Request:
Convert every line of the data below into a JSON array of strings, one string per line, omitting blank lines.
____ Extracted records
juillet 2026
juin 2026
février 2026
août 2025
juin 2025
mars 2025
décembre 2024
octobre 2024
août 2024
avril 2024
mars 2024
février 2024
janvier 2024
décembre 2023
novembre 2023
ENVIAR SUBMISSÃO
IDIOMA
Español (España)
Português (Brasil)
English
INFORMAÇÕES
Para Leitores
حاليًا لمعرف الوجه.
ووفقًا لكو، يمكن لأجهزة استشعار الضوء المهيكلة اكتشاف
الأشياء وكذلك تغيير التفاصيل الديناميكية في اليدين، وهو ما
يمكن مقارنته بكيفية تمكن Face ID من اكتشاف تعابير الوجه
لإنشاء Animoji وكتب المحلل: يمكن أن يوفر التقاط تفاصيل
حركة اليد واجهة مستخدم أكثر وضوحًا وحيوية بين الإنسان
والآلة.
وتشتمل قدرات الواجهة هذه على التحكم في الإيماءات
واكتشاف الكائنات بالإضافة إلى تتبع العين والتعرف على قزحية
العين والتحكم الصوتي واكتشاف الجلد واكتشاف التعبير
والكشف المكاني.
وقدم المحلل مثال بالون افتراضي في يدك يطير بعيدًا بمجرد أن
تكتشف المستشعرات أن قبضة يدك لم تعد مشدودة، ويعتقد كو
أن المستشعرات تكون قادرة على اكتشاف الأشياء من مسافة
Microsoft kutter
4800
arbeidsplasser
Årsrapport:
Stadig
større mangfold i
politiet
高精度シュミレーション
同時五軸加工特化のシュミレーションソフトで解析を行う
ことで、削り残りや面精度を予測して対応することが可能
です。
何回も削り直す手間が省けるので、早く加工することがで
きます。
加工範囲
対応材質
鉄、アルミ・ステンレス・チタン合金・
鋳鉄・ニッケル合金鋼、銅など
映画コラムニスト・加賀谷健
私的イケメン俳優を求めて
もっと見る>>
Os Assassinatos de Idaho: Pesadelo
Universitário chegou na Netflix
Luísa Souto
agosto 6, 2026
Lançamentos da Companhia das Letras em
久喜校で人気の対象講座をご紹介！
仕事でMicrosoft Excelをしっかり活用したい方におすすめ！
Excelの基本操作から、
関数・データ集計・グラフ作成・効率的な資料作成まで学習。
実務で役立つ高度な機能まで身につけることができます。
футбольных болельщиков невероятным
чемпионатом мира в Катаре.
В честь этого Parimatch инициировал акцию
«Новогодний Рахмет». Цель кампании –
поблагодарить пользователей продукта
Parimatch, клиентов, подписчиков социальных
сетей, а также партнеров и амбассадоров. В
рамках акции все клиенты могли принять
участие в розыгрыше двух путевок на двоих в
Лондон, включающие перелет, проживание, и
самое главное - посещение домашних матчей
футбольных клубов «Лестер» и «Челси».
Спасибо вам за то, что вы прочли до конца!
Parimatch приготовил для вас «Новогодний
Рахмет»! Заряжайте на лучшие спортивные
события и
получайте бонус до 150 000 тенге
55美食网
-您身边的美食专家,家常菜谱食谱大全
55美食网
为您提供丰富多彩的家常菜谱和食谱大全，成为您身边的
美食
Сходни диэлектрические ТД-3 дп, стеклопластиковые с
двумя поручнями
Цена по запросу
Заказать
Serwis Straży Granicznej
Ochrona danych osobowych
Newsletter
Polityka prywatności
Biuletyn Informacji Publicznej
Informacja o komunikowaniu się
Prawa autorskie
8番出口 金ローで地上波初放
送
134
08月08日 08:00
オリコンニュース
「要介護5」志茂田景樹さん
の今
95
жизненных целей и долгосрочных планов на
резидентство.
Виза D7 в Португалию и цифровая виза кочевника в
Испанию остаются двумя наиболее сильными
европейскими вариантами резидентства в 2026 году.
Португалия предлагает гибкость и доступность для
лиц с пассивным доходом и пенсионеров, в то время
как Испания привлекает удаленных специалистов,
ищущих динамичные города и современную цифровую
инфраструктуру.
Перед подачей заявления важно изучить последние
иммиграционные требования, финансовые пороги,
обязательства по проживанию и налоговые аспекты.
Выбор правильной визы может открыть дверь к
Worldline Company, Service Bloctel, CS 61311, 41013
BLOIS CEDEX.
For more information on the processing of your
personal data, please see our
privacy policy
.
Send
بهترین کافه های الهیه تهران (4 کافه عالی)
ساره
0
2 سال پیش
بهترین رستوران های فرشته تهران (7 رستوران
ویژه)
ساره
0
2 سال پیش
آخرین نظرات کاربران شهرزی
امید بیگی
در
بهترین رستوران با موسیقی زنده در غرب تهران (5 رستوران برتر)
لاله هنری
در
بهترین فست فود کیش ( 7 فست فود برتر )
________
Your response:
[
  "juillet 2026",
  "juin 2026",
  "février 2026",
  "août 2025",
  "juin 2025",
  "mars 2025",
  "décembre 2024",
  "octobre 2024",
  "août 2024",
  "avril 2024",
  "mars 2024",
  "février 2024",
  "janvier 2024",
  "décembre 2023",
  "novembre 2023",
  "ENVIAR SUBMISSÃO",
  "IDIOMA",
  "Español (España)",
  "Português (Brasil)",
  "English",
  "INFORMAÇÕES",
  "Para Leitores",
  "حاليًا لمعرف الوجه.",
  "ووفقًا لكو، يمكن لأجهزة استشعار الضوء المهيكلة اكتشاف",
  "الأشياء وكذلك تغيير التفاصيل الديناميكية في اليدين، وهو ما",
  "يمكن مقارنته بكيفية تمكن Face ID من اكتشاف تعابير الوجه",
  "لإنشاء Animoji وكتب المحلل: يمكن أن يوفر التقاط تفاصيل",
  "حركة اليد واجهة مستخدم أكثر وضوحًا وحيوية بين الإنسان",
  "والآلة.",
  "وتشتمل قدرات الواجهة هذه على التحكم في الإيماءات",
  "واكتشاف الكائنات بالإضافة إلى تتبع العين والتعرف على قزحية",
  "العين والتحكم الصوتي واكتشاف الجلد واكتشاف التعبير",
  "والكشف المكاني.",
  "وقدم المحلل مثال بالون افتراضي في يدك يطير بعيدًا بمجرد أن",
  "تكتشف المستشعرات أن قبضة يدك لم تعد مشدودة، ويعتقد كو",
  "أن المستشعرات تكون قادرة على اكتشاف الأشياء من مسافة",
  "Microsoft kutter",
  "4800",
  "arbeidsplasser",
  "Årsrapport:",
  "Stadig",
  "større mangfold i",
  "politiet",
  "高精度シュミレーション",
  "同時五軸加工特化のシュミレーションソフトで解析を行う",
  "ことで、削り残りや面精度を予測して対応することが可能",
  "です。",
  "何回も削り直す手間が省けるので、早く加工することがで",
  "きます。",
  "加工範囲",
  "対応材質",
  "鉄、アルミ・ステンレス・チタン合金・",
  "鋳鉄・ニッケル合金鋼、銅など",
  "映画コラムニスト・加賀谷健",
  "私的イケメン俳優を求めて",
  "もっと見る>>",
  "Os Assassinatos de Idaho: Pesadelo",
  "Universitário chegou na Netflix",
  "Luísa Souto",
  "agosto 6, 2026",
  "Lançamentos da Companhia das Letras em",
  "久喜校で人気の対象講座をご紹介！",
  "仕事でMicrosoft Excelをしっかり活用したい方におすすめ！",
  "Excelの基本操作から、",
  "関数・データ集計・グラフ作成・効率的な資料作成まで学習。",
  "実務で役立つ高度な機能まで身につけることができます。",
  "футбольных болельщиков невероятным",
  "чемпионатом мира в Катаре.",
  "В честь этого Parimatch инициировал акцию",
  "«Новогодний Рахмет». Цель кампании –",
  "поблагодарить пользователей продукта",
  "Parimatch, клиентов, подписчиков социальных",
  "сетей, а также партнеров и амбассадоров. В",
  "рамках акции все клиенты могли принять",
  "участие в розыгрыше двух путевок на двоих в",
  "Лондон, включающие перелет, проживание, и",
  "самое главное - посещение домашних матчей",
  "футбольных клубов «Лестер» и «Челси».",
  "Спасибо вам за то, что вы прочли до конца!",
  "Parimatch приготовил для вас «Новогодний",
  "Рахмет»! Заряжайте на лучшие спортивные",
  "события и",
  "получайте бонус до 150 000 тенге",
  "55美食网",
  "-您身边的美食专家,家常菜谱食谱大全",
  "55美食网",
  "为您提供丰富多彩的家常菜谱和食谱大全，成为您身边的",
  "美食",
  "Сходни диэлектрические ТД-3 дп, стеклопластиковые с",
  "двумя поручнями",
  "Цена по запросу",
  "Заказать",
  "Serwis Straży Granicznej",
  "Ochrona danych osobowych",
  "Newsletter",
  "Polityka prywatności",
  "Biuletyn Informacji Publicznej",
  "Informacja o komunikowaniu się",
  "Prawa autorskie",
  "8番出口 金ローで地上波初放",
  "送",
  "134",
  "08月08日 08:00",
  "オリコンニュース",
  "「要介護5」志茂田景樹さん",
  "の今",
  "95",
  "жизненных целей и долгосрочных планов на",
  "резидентство.",
  "Виза D7 в Португалию и цифровая виза кочевника в",
  "Испанию остаются двумя наиболее сильными",
  "европейскими вариантами резидентства в 2026 году.",
  "Португалия предлагает гибкость и доступность для",
  "лиц с пассивным доходом и пенсионеров, в то время",
  "как Испания привлекает удаленных специалистов,",
  "ищущих динамичные города и современную цифровую",
  "инфраструктуру.",
  "Перед подачей заявления важно изучить последние",
  "иммиграционные требования, финансовые пороги,",
  "обязательства по проживанию и налоговые аспекты.",
  "Выбор правильной визы может открыть дверь к",
  "Worldline Company, Service Bloctel, CS 61311, 41013",
  "BLOIS CEDEX.",
  "For more information on the processing of your",
  "personal data, please see our",
  "privacy policy",
  ".",
  "Send",
  "بهترین کافه های الهیه تهران (4 کافه عالی)",
  "ساره",
  "0",
  "2 سال پیش",
  "بهترین رستوران های فرشته تهران (7 رستوران",
  "ویژه)",
  "ساره",
  "0",
  "2 سال پیش",
  "آخرین نظرات کاربران شهرزی",
  "امید بیگی",
  "در",
  "بهترین رستوران با موسیقی زنده در غرب تهران (5 رستوران برتر)",
  "لاله هنری",
  "در",
  "بهترین فست فود کیش ( 7 فست فود برتر )"
]